* Work item
Lines from the one containing "right front paw: (515, 702)" through the end of the data are to be returned exactly, and no others.

Stored data entries:
--------------------

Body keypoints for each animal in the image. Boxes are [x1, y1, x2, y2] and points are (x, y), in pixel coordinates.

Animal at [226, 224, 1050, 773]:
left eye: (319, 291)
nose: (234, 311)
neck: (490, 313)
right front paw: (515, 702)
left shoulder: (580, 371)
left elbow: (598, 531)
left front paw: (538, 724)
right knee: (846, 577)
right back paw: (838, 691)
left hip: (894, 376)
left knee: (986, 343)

--------------------

* Response
right front paw: (515, 702)
left shoulder: (580, 371)
left elbow: (598, 531)
left front paw: (538, 724)
right knee: (846, 577)
right back paw: (838, 691)
left hip: (894, 376)
left knee: (986, 343)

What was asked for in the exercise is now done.